The programme will employ a livelihood and resilience‑based approach in some of the least stable regions, where interventions are normally exclusively of a humanitarian nature. Its design will allow FAO, WUR and partners to set good examples of how to build food system resilience in protracted crises and strengthen cooperation across the humanitarian-development-peace nexus towards this end.
What is unique about FNS-REPRO?
The main premise of the programme is that agricultural livelihoods are people's best defence against hunger and malnutrition: people with resilient livelihoods are better prepared and can better cope with shocks and crises. FNS-REPRO will promote coordination with relevant stakeholders involved in targeted areas to reach collective outcomes across multisector interventions.

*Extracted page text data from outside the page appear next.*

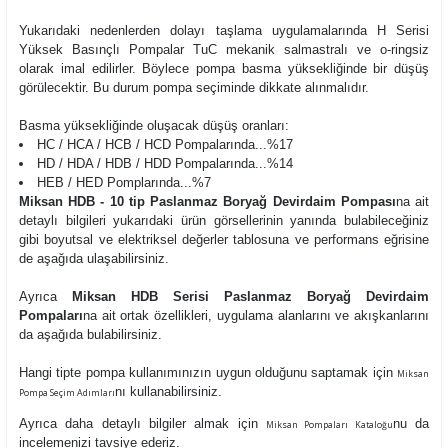
Yukarıdaki nedenlerden dolayı taşlama uygulamalarında H Serisi
Yüksek Basınçlı Pompalar TuC mekanik salmastralı ve o-ringsiz
olarak imal edilirler. Böylece pompa basma yüksekliğinde bir düşüş
görülecektir. Bu durum pompa seçiminde dikkate alınmalıdır.
Basma yüksekliğinde oluşacak düşüş oranları:
HC / HCA / HCB / HCD Pompalarında...%17
HD / HDA / HDB / HDD Pompalarında...%14
HEB / HED Pomplarında...%7
Miksan HDB - 10 tip Paslanmaz Boryağ Devirdaim Pompası
na ait
detaylı bilgileri yukarıdaki ürün görsellerinin yanında bulabileceğiniz
gibi boyutsal ve elektriksel değerler tablosuna ve performans eğrisine
de aşağıda ulaşabilirsiniz.
Ayrıca
Miksan HDB Serisi Paslanmaz Boryağ Devirdaim
Pompaları
na ait ortak özellikleri, uygulama alanlarını ve akışkanlarını
da aşağıda bulabilirsiniz.
Hangi tipte pompa kullanımınızın uygun olduğunu saptamak için
Miksan
nı kullanabilirsiniz.
Pompa Seçim Adımları
Ayrıca daha detaylı bilgiler almak için
nu da
Miksan Pompaları Kataloğu
incelemenizi tavsiye ederiz.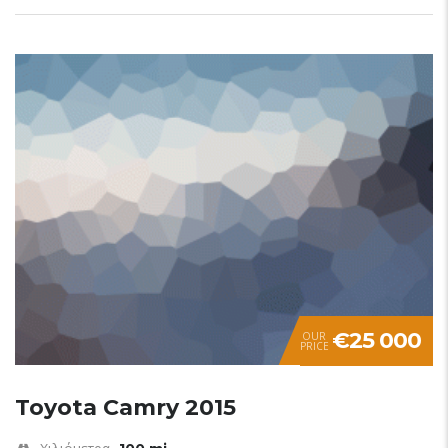
€25 000
OUR
PRICE
Toyota Camry 2015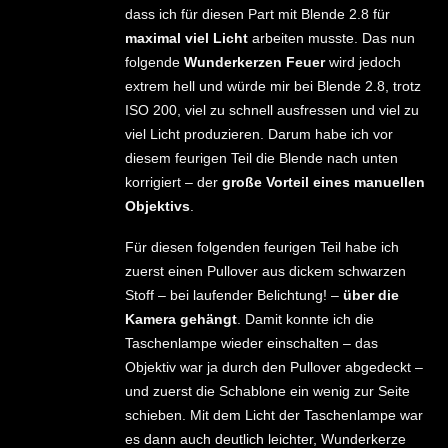
dass ich für diesen Part mit Blende 2.8 für
maximal viel Licht
arbeiten musste. Das nun
folgende
Wunderkerzen Feuer
wird jedoch
extrem hell und würde mir bei Blende 2.8, trotz
ISO 200, viel zu schnell ausfressen und viel zu
viel Licht produzieren. Darum habe ich vor
diesem feurigen Teil die Blende nach unten
korrigiert – der
große Vorteil eines manuellen
Objektivs
.
Für diesen folgenden feurigen Teil habe ich
zuerst einen Pullover aus dickem schwarzen
Stoff – bei laufender Belichtung! –
über die
Kamera gehängt
. Damit konnte ich die
Taschenlampe wieder einschalten – das
Objektiv war ja durch den Pullover abgedeckt –
und zuerst die Schablone ein wenig zur Seite
schieben. Mit dem Licht der Taschenlampe war
es dann auch deutlich leichter, Wunderkerze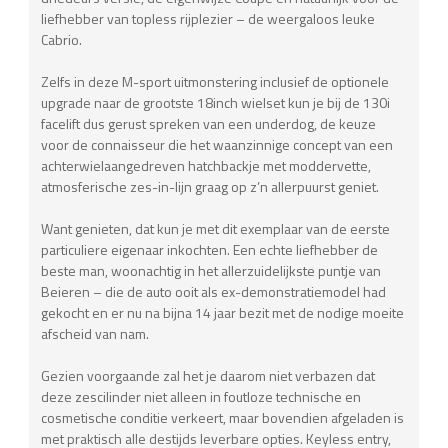
liefhebber van topless rijplezier – de weergaloos leuke
Cabrio.
Zelfs in deze M-sport uitmonstering inclusief de optionele
upgrade naar de grootste 18inch wielset kun je bij de 130i
facelift dus gerust spreken van een underdog, de keuze
voor de connaisseur die het waanzinnige concept van een
achterwielaangedreven hatchbackje met moddervette,
atmosferische zes-in-lijn graag op z’n allerpuurst geniet.
Want genieten, dat kun je met dit exemplaar van de eerste
particuliere eigenaar inkochten. Een echte liefhebber de
beste man, woonachtig in het allerzuidelijkste puntje van
Beieren – die de auto ooit als ex-demonstratiemodel had
gekocht en er nu na bijna 14 jaar bezit met de nodige moeite
afscheid van nam.
Gezien voorgaande zal het je daarom niet verbazen dat
deze zescilinder niet alleen in foutloze technische en
cosmetische conditie verkeert, maar bovendien afgeladen is
met praktisch alle destijds leverbare opties. Keyless entry,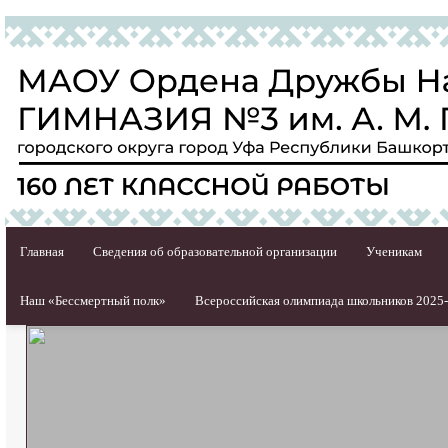
Главная
Сведения об образовательной организации
Ученикам
Наш «Бессмертный полк»
Всероссийская олимпиада школьников 2025-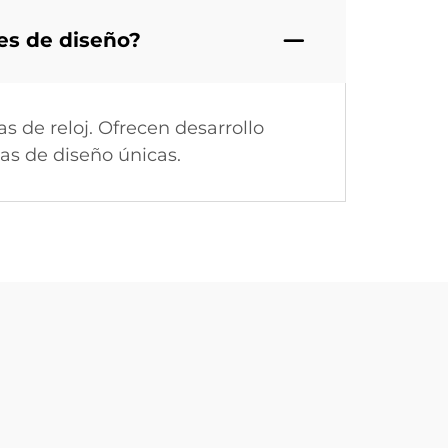
es de diseño?
 de reloj. Ofrecen desarrollo
eas de diseño únicas.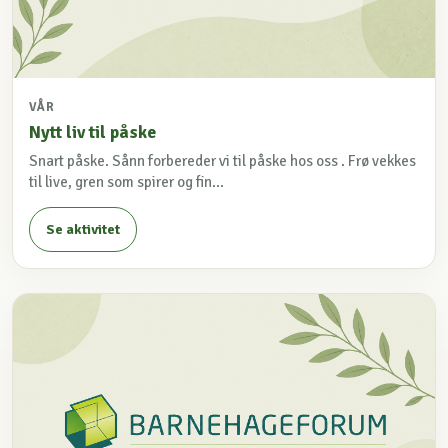
VÅR
Nytt liv til påske
Snart påske. Sånn forbereder vi til påske hos oss . Frø vekkes
til live, gren som spirer og fin...
Se aktivitet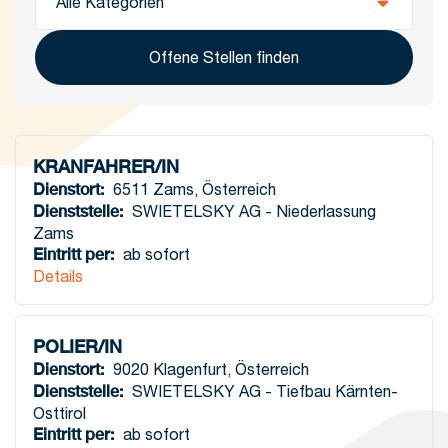
Offene Stellen finden
KRANFAHRER/IN
Dienstort
:
6511 Zams
,
Österreich
Dienststelle
:
SWIETELSKY AG - Niederlassung
Zams
Eintritt per
:
ab sofort
Details
POLIER/IN
Dienstort
:
9020 Klagenfurt
,
Österreich
Dienststelle
:
SWIETELSKY AG - Tiefbau Kärnten-
Osttirol
Eintritt per
:
ab sofort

Adopting a unique approach to the humanitarian-development-peace nexus, the programme incorporates a robust learning agenda that will inform policy and practice for improved food system resilience and target local communities and institutions as active participants in designing and implementing interventions. This learning and knowledge agenda will be implemented under the leadership of the Wageningen University & Research (WUR), a key partner in FAO's global learning programmes, and will contribute to both policy dialogue and implementation through its links with the Global Network Against Food Crises.